An exact transcription of all the data is required; the pictures are to be left out.

***

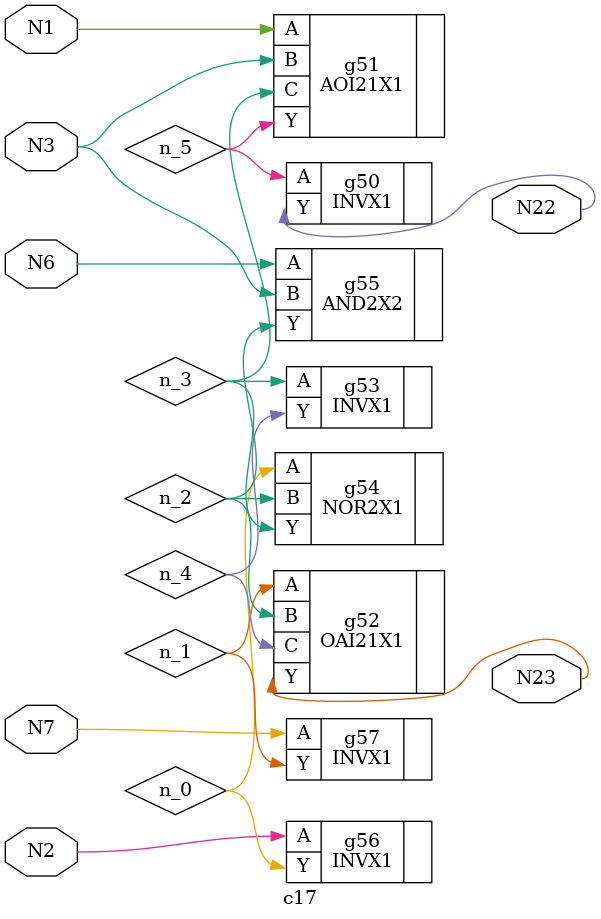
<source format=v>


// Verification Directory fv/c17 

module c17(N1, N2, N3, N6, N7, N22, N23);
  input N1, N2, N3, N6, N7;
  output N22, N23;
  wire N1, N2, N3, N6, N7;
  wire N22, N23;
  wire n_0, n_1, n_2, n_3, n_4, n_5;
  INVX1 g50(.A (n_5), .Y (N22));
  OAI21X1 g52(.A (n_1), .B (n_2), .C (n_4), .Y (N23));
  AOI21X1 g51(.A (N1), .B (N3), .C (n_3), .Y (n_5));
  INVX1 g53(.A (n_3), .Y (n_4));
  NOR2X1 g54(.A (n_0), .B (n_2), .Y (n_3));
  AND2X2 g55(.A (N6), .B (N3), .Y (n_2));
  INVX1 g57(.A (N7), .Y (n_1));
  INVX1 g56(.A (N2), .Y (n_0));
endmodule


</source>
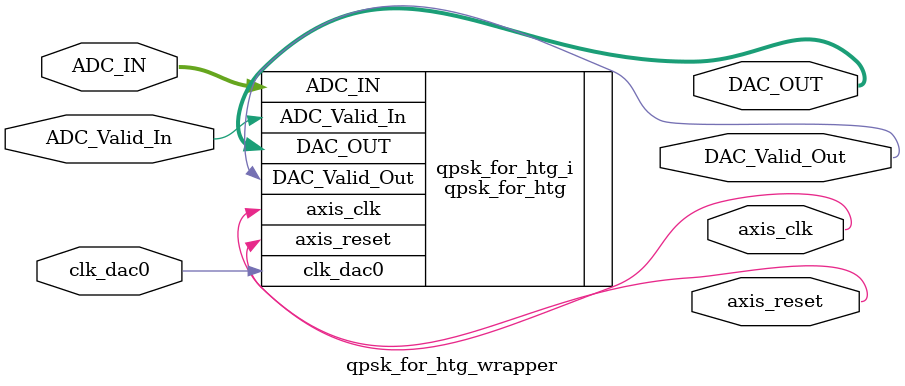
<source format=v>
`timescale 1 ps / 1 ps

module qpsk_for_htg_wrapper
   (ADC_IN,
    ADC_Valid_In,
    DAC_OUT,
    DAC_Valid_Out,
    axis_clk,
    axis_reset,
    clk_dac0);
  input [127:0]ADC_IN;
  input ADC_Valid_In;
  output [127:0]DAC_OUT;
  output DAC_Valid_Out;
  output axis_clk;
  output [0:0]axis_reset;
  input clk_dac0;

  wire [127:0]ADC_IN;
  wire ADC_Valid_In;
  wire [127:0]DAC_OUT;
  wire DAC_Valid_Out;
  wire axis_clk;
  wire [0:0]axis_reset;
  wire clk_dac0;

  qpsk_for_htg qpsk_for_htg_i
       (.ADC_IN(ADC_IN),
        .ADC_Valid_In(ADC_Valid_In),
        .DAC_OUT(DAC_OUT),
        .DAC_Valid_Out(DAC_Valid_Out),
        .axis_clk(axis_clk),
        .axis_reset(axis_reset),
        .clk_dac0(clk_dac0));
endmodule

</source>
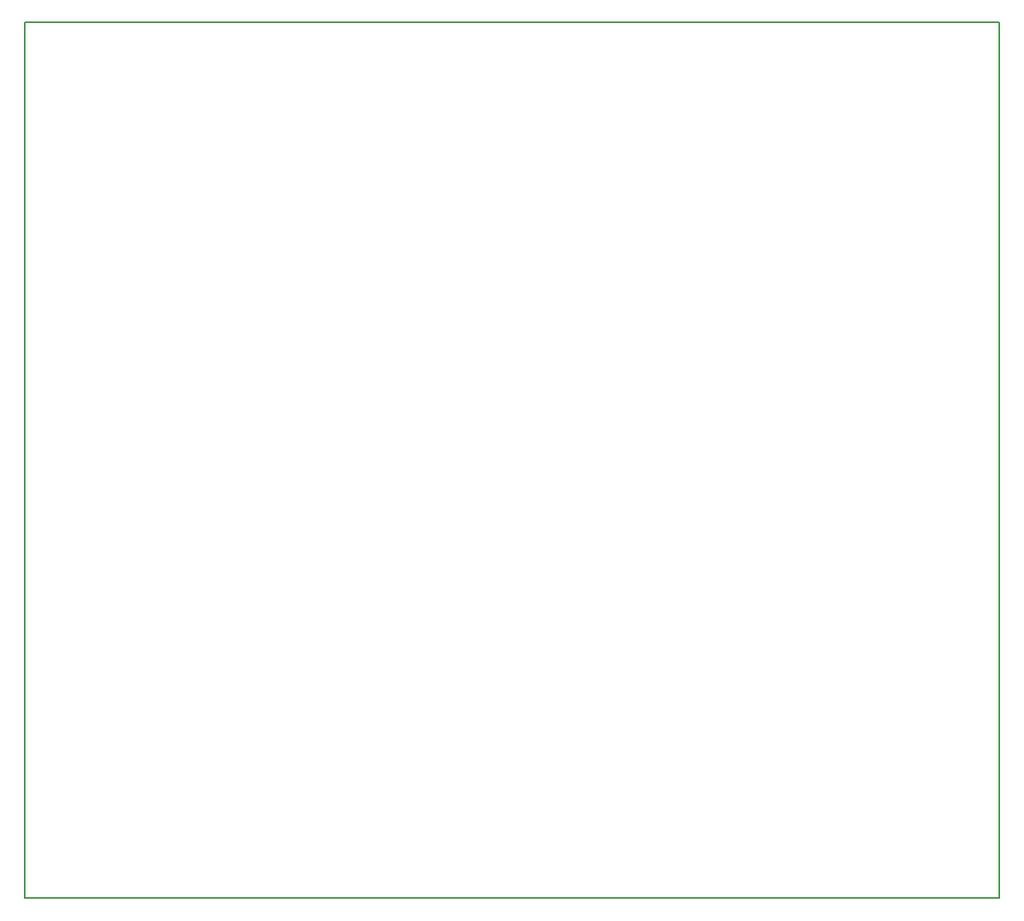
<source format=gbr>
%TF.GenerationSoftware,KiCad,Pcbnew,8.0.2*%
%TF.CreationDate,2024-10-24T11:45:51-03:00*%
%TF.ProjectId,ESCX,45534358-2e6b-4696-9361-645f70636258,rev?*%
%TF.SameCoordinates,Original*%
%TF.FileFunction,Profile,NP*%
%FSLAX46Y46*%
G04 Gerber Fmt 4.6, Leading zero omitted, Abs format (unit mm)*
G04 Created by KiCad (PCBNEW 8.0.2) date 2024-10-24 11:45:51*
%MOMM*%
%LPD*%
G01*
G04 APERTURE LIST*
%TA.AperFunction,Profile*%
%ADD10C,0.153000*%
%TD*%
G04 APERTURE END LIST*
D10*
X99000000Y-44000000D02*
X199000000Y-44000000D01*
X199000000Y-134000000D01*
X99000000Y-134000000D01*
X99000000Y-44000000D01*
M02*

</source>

***

_Solution to this exercise_
<source format=v>


// Verification Directory fv/c17 

module c17(N1, N2, N3, N6, N7, N22, N23);
  input N1, N2, N3, N6, N7;
  output N22, N23;
  wire N1, N2, N3, N6, N7;
  wire N22, N23;
  wire n_0, n_1, n_2, n_3, n_4, n_5;
  INVX1 g50(.A (n_5), .Y (N22));
  OAI21X1 g52(.A (n_1), .B (n_2), .C (n_4), .Y (N23));
  AOI21X1 g51(.A (N1), .B (N3), .C (n_3), .Y (n_5));
  INVX1 g53(.A (n_3), .Y (n_4));
  NOR2X1 g54(.A (n_0), .B (n_2), .Y (n_3));
  AND2X2 g55(.A (N6), .B (N3), .Y (n_2));
  INVX1 g57(.A (N7), .Y (n_1));
  INVX1 g56(.A (N2), .Y (n_0));
endmodule


</source>
<source format=v>
`timescale 1 ps / 1 ps

module qpsk_for_htg_wrapper
   (ADC_IN,
    ADC_Valid_In,
    DAC_OUT,
    DAC_Valid_Out,
    axis_clk,
    axis_reset,
    clk_dac0);
  input [127:0]ADC_IN;
  input ADC_Valid_In;
  output [127:0]DAC_OUT;
  output DAC_Valid_Out;
  output axis_clk;
  output [0:0]axis_reset;
  input clk_dac0;

  wire [127:0]ADC_IN;
  wire ADC_Valid_In;
  wire [127:0]DAC_OUT;
  wire DAC_Valid_Out;
  wire axis_clk;
  wire [0:0]axis_reset;
  wire clk_dac0;

  qpsk_for_htg qpsk_for_htg_i
       (.ADC_IN(ADC_IN),
        .ADC_Valid_In(ADC_Valid_In),
        .DAC_OUT(DAC_OUT),
        .DAC_Valid_Out(DAC_Valid_Out),
        .axis_clk(axis_clk),
        .axis_reset(axis_reset),
        .clk_dac0(clk_dac0));
endmodule

</source>
<source format=gbr>
%TF.GenerationSoftware,KiCad,Pcbnew,8.0.2*%
%TF.CreationDate,2024-10-24T11:45:51-03:00*%
%TF.ProjectId,ESCX,45534358-2e6b-4696-9361-645f70636258,rev?*%
%TF.SameCoordinates,Original*%
%TF.FileFunction,Profile,NP*%
%FSLAX46Y46*%
G04 Gerber Fmt 4.6, Leading zero omitted, Abs format (unit mm)*
G04 Created by KiCad (PCBNEW 8.0.2) date 2024-10-24 11:45:51*
%MOMM*%
%LPD*%
G01*
G04 APERTURE LIST*
%TA.AperFunction,Profile*%
%ADD10C,0.153000*%
%TD*%
G04 APERTURE END LIST*
D10*
X99000000Y-44000000D02*
X199000000Y-44000000D01*
X199000000Y-134000000D01*
X99000000Y-134000000D01*
X99000000Y-44000000D01*
M02*

</source>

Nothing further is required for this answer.